Is it mandatory to give '\0' for initialization of character arrays?

Question

Please see the code:

#include <stdio.h>
#include <string.h>

int main(void)
{
    char name[10] = {'L','e','s','s','o','n','s'}; // did not add `\0`
    char c;

    for (int i = 0; name[i] != '\0'; i++)
    {
        c = name[i];
        printf("%c", c);
    }

    return 0;
}

I did not give \0 at the end, but still it works.

My question: Is \0 added automatically in the above case?

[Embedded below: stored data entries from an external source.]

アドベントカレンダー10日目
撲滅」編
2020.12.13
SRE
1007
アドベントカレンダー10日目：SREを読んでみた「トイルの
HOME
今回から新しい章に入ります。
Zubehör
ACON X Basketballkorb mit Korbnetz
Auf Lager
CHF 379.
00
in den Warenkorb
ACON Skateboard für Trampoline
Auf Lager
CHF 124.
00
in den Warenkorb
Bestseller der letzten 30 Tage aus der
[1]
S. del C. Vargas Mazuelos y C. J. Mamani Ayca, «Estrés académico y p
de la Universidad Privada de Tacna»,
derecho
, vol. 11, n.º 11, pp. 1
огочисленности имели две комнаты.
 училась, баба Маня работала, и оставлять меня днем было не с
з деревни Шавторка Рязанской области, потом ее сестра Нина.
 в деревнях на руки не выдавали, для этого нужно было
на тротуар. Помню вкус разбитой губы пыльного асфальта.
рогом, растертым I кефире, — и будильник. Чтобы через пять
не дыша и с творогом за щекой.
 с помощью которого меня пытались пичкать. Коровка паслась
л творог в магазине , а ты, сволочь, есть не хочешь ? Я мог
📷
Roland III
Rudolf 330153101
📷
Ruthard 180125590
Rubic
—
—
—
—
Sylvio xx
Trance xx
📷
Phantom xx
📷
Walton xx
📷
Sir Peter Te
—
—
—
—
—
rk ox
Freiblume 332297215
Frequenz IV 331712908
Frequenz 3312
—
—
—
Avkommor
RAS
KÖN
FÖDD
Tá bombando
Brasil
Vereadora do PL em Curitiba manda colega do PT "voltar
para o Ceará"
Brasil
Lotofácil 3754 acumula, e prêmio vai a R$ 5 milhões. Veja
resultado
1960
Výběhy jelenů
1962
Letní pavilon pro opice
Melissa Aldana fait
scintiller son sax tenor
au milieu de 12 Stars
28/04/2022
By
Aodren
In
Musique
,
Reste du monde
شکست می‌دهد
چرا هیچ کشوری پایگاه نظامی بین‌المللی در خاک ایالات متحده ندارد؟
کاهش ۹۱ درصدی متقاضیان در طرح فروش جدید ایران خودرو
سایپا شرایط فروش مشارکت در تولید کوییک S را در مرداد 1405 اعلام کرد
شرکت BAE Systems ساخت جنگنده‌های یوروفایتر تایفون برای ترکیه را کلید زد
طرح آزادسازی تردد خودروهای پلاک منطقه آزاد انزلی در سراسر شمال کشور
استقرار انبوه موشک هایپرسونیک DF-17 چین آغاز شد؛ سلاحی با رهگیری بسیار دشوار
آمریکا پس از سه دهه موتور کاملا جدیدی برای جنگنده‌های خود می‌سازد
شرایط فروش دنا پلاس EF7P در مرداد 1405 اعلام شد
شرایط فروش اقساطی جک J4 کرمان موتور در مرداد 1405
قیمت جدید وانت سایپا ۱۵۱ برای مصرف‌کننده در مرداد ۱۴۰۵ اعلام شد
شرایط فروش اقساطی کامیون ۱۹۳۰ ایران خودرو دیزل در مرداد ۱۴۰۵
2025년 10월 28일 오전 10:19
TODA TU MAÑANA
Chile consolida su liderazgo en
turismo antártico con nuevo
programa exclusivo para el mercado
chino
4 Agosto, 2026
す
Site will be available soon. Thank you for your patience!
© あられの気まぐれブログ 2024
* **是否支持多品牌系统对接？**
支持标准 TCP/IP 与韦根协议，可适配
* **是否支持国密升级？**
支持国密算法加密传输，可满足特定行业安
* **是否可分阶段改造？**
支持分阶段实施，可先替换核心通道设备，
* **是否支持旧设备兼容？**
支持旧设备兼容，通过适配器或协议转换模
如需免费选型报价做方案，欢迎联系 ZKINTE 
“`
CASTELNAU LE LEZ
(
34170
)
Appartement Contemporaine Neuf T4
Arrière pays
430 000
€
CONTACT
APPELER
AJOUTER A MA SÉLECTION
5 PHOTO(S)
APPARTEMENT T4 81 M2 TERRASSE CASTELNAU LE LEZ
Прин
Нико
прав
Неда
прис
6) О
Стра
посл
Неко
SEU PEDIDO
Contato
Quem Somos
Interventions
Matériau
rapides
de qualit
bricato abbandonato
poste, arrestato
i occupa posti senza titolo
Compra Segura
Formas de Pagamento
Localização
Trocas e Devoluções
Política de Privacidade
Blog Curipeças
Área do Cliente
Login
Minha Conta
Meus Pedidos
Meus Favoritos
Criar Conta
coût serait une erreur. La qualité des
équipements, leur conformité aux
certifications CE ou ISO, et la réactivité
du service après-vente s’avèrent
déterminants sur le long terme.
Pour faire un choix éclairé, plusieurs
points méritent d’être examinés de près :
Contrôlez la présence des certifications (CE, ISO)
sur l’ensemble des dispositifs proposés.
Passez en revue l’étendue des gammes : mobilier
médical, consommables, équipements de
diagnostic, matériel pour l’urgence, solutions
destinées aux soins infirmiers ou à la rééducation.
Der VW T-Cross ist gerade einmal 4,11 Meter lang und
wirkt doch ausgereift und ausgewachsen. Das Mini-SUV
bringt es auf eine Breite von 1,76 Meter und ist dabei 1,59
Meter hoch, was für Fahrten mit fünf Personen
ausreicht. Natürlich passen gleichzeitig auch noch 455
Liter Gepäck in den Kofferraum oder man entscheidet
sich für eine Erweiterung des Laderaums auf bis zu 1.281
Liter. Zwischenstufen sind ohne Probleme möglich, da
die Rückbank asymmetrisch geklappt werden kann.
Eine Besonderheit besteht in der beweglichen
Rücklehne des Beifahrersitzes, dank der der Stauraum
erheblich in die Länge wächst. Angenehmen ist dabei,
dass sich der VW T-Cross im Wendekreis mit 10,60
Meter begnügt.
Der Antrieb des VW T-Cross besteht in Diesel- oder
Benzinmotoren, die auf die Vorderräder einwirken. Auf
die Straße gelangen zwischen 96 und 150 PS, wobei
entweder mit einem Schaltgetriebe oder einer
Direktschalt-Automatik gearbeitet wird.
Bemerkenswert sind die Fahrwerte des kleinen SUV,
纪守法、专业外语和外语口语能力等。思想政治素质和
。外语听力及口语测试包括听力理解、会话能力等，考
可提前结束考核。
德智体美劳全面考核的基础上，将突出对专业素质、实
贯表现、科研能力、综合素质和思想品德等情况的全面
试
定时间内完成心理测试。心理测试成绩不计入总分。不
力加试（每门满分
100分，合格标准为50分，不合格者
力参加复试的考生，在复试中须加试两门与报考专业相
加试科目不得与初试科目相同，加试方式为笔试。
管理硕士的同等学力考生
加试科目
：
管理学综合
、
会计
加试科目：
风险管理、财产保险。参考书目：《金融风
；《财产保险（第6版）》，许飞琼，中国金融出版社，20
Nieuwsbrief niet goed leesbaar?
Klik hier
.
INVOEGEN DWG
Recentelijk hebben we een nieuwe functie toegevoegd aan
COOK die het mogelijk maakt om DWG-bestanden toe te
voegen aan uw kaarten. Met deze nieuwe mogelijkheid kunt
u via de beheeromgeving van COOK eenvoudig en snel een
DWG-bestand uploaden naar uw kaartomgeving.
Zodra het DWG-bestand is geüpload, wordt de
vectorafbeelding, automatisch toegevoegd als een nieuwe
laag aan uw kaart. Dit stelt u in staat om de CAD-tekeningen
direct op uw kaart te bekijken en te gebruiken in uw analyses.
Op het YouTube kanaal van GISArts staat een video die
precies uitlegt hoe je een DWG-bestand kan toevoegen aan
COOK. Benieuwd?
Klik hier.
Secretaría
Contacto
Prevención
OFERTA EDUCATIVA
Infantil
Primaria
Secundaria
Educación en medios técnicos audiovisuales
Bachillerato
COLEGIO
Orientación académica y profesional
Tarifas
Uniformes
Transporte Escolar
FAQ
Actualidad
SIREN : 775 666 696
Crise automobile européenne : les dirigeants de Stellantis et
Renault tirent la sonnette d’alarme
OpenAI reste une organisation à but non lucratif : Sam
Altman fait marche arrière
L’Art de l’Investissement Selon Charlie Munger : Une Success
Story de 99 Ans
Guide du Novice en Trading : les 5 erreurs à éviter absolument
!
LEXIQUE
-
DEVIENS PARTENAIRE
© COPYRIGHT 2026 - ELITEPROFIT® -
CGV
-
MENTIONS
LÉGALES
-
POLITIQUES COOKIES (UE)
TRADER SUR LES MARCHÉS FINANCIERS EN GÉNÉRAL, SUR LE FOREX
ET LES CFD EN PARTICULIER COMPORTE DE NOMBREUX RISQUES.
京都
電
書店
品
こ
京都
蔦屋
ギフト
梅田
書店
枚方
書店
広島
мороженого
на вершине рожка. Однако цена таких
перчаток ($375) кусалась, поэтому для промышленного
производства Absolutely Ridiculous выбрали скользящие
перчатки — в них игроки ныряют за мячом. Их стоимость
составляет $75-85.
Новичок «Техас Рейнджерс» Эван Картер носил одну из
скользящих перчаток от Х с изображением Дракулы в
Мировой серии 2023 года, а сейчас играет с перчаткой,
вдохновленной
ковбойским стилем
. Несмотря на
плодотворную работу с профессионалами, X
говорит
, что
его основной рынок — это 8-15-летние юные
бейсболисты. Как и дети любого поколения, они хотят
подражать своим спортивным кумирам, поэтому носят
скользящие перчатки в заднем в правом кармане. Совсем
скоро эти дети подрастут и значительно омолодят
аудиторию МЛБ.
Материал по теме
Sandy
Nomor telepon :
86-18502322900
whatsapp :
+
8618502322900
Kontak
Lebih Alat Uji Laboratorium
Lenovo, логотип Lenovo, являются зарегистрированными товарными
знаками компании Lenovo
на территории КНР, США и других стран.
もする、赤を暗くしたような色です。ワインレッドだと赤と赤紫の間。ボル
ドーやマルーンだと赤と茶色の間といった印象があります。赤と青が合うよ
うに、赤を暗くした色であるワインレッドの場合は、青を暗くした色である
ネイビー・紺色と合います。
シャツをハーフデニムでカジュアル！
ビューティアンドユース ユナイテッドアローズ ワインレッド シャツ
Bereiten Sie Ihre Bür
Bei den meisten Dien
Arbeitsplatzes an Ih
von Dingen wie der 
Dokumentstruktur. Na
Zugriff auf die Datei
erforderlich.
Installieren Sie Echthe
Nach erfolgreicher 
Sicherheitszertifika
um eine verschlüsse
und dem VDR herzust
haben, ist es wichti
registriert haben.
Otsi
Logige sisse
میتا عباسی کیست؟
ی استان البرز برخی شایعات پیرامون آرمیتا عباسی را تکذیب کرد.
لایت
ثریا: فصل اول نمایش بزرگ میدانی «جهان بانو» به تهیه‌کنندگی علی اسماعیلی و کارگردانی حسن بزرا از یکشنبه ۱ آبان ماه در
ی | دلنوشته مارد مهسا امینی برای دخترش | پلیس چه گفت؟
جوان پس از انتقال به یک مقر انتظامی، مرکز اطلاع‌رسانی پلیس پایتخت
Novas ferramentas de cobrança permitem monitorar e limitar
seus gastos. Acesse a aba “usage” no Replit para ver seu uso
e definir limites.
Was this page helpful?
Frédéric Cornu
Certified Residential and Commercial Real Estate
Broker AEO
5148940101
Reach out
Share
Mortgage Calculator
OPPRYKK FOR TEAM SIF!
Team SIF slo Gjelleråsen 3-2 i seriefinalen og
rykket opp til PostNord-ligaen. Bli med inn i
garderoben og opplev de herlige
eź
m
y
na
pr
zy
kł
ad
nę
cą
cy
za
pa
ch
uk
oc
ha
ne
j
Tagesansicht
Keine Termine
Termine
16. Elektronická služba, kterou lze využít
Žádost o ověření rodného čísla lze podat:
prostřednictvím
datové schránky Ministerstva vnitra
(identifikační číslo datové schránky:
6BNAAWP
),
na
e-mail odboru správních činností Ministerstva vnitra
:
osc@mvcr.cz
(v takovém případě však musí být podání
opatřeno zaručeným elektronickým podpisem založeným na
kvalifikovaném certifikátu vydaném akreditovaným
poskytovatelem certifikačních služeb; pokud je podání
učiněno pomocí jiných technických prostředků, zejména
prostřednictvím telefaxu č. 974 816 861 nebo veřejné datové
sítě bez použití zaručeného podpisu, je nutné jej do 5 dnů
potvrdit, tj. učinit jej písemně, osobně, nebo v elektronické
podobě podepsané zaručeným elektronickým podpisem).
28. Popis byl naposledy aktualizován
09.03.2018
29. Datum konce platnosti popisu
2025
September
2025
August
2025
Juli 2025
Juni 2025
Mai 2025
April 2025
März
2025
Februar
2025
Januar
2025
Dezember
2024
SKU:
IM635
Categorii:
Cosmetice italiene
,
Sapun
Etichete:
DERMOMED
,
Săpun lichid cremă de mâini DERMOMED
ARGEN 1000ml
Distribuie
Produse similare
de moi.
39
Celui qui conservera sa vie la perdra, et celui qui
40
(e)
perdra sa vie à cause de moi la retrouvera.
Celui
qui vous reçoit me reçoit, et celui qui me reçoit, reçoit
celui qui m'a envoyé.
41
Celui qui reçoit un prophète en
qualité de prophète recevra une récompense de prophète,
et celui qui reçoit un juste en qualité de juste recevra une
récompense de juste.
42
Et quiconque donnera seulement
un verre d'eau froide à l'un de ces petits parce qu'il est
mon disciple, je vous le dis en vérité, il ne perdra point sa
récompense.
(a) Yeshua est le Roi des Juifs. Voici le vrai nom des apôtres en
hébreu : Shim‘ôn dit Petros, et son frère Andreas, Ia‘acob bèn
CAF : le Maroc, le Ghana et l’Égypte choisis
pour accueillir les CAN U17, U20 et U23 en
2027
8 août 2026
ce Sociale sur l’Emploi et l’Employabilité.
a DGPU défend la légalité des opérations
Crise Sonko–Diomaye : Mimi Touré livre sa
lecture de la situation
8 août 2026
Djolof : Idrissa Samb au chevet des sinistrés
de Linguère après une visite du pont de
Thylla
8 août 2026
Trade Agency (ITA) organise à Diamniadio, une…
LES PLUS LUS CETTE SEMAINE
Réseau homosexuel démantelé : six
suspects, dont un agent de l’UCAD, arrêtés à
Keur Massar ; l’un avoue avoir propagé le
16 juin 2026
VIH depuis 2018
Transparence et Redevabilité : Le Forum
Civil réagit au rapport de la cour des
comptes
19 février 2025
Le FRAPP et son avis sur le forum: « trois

EDIT: What happens in these cases:

1. char name[7] = {'L','e','s','s','o','n','s'};
2. char name[8] = {'L','e','s','s','o','n','s'};

I apologize for editing the question.

Answer 1

In C, partially initialized arrays of any type are 0-initialized for the rest. So,

int foo[5] = {1, 2, 3};

will initialize foo with {1, 2, 3, 0, 0}. So, when you don't add '\0' to the end, not only will the end be '\0' (assuming the array is large enough to fit it), but all remaining elements of the array will be '\0'.

If your array isn't large enough to fit the null terminator, then it won't be added, nor should the value even matter. Reading past the end of an array is undefined behavior, which can lead to segfaults, garbage data, or worse.